Faster, cheaper global payments
According to the report, digital asset networks enable cross-border payments to be settled within seconds, compared to two to three days using traditional banking systems. This speed reduces delays, increases visibility into payment status, and allows businesses to avoid high fees associated with multiple intermediaries. For treasurers managing tight cash flow cycles, faster payments mean less disruption during international transactions.
24/7 money movement
One of the biggest benefits highlighted is the ability to move value at any time. Unlike banks, which are closed on weekends, holidays, and after business hours, the Digital Asset Rail operates 24 hours a day. Globally operating companies can make urgent payments, respond to market changes, and settle supplier invoices without waiting for banks to reopen.

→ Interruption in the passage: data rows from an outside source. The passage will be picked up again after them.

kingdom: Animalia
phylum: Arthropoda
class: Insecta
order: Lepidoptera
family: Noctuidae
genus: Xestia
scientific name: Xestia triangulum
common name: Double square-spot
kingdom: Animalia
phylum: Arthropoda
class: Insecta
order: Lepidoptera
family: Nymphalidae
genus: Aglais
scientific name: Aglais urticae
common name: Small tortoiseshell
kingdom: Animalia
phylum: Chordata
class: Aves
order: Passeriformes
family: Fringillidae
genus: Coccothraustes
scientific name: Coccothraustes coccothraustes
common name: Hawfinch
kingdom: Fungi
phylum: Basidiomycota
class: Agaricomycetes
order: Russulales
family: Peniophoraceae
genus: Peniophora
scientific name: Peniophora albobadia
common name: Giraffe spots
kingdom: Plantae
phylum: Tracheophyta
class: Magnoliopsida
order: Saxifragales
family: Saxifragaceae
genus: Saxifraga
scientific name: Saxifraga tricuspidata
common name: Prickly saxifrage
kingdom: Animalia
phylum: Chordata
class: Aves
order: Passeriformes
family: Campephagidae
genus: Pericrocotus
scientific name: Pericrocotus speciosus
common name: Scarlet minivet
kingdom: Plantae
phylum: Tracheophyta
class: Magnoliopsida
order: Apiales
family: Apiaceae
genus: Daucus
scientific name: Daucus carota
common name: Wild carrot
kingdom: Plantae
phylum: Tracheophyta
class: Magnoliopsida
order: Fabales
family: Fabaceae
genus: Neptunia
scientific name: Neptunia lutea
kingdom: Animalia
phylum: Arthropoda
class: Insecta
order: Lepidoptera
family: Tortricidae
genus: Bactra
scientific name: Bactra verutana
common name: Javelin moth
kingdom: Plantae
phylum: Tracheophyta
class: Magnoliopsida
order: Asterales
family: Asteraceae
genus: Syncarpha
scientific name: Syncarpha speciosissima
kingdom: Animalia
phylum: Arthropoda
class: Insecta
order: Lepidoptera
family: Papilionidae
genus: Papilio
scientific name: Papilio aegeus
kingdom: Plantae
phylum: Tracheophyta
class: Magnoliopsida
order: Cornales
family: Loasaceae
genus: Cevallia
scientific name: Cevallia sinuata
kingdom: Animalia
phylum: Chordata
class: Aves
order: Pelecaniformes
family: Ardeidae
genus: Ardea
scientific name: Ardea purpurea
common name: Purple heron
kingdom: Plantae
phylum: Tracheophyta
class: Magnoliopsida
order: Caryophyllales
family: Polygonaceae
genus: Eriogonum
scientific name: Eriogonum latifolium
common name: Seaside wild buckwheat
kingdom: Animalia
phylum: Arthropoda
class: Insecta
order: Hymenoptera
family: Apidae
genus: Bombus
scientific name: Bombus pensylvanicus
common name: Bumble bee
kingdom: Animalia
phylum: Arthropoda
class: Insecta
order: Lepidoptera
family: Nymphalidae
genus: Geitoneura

Actual usage by institutions
Ripple and GTreasury note that these systems are not theoretical. Many financial institutions are already using blockchain-based payment infrastructure in production environments. These deals involve real money and real compliance processes, demonstrating that the technology has matured far beyond the pilot program.
How XRP fits in
The report explains that XRP serves as a settlement asset within these systems as it offers fast processing, deep liquidity, and a design focused on institutional stability. This makes it suitable for supporting large volumes of international payments and reducing friction in international payments. This report does not promote XRP, but positions the asset as part of a broader digital payments landscape.
understand technology
The report also analyzes three key components of digital asset infrastructure: Blockchain acts as the underlying ledger that keeps records secure and transparent. Stablecoins act as digital versions of traditional currencies, making it easy to move value quickly while keeping prices stable. Smart contracts automate payment terms and help reduce manual effort throughout financial processes.
What it means for businesses
For companies that frequently process cross-border payments, face slow settlement times, or manage liquidity across multiple time zones, digital asset infrastructure can provide meaningful improvements. The report shows that adoption will continue to grow as more organizations seek faster, cheaper and more reliable ways to move funds around the world.